If you have not noticed, the sidewinder revolution is well underway. What started as a trickle with Mercedes in the late 1970s has turned into a torrent as almost every car manufacturer has sidewinder keys either in one or two models or in most of their entire stable of cars. As an example, models such as Hyundai and Kia, once considered as lowly imports with only the bare driving essentials, are now very competitive in quality and value and most of their fleet has sidewinder locking systems.
The term Sidewinder covers a wide variety of key types. Locksmiths refer to them as two-track or four-track with internal and external milling. Regardless of the amount of tracks or where the tracks are located, all sidewinder keys have one trait in common. Key cuts are milled into the side surface of the blank. A web, or partition, is left uncut in the center of the blank for key blank stability. The same cuts are repeated on the opposite side of the blank. Because of these dual millings, sidewinder keys are known as convenience keys. A sidewinder key will operate without concern about top or bottom orientation as it is inserted into the lock.
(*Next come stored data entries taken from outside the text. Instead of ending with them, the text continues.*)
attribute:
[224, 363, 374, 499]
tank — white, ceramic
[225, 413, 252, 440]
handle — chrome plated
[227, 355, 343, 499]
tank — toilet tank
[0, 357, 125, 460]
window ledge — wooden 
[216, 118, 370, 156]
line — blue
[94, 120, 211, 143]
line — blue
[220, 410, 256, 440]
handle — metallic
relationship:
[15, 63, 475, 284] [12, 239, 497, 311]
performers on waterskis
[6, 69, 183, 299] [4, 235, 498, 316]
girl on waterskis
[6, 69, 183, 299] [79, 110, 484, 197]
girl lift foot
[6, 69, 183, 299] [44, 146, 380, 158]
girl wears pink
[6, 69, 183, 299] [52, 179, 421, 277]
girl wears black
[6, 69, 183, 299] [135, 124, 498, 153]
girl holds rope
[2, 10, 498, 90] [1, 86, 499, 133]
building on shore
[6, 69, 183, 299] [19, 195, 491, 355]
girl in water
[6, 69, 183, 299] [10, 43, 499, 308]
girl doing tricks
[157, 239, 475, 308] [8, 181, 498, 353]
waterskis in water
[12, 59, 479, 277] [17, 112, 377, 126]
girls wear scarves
Origination of sidewinder keys has always been a problem. A round cutter is required to mill cuts into the surface of the blank. The problem has always been in connecting each cut location with the correct milling angle to produce a smooth, continuous surface from space to space. Because of sidewinder cut complexities, expensive electronic machines have been the primary solution for originating sidewinder keys.
Framon Manufacturing has solved these problems with the new Framon Sidewinder 2. This new manual machine can both duplicate and originate sidewinder keys. Both duplicating and originating operations are quickly completed without the use any expensive electronic components.
The Framon Sidewinder 2 is equipped with two jaws and each jaw has reversible surfaces. In addition, six cutters and three key guides are included as standard equipment. A chart included with the Framon Sidewinder 2 indicates which jaw, cutter and guide to use when originating each type of sidewinder key.
Depending on the sidewinder key being cut, the key can be either a shoulder stop or tip stop type. Shoulder stop blanks are aligned with the shoulder against the front edge of the vise jaw. Tip stop keys are aligned at the back edge of the vise using a hand-held tip stop tool .
The Sidewinder 2 machine uses depth and space rods for originating keys. The rods operate similar to cams to position the carriage for each cut needed. A separate set of rods is required for each type of key being cut. Rods included with the machine allow you to immediately originate Honda, Volkswagen and Audi keys. Space and depth rods are available for many other car models such GM, BMW, Hyundai, Kia and Mazda. Additional rods sets are planned for many remaining models which use sidewinder lock systems.
Rod replacement takes only a minute. Each rod is turned into place until it reaches a positive stop. An Allen head set screw is then used to hold each rod in place.
Note: Always unplug any key machine from its electrical source before making adjustments or changes.
A special setup key is included with each set of depth and space rods. The setup key is used to set the proper cutter depth. The setup key is also used to prepare the key blank by cutting all the shallowest cuts and the beginning tip cuts on the blank. Once the key is prepared, code cutting can take place.
An excellent video is available for viewing at www.Framon.com. The video shows every procedure for originating or duplicating sidewinder keys on the Framon Sidewinder 2 machine.
When originating keys on the Framon Sidewinder 2 machine, attention must be given to the high-low order of cuts. If the next cut is shallower than the cut you have just made, turn the depth rod first. If the next cut is deeper than the cut you have just made, turn the space knob first.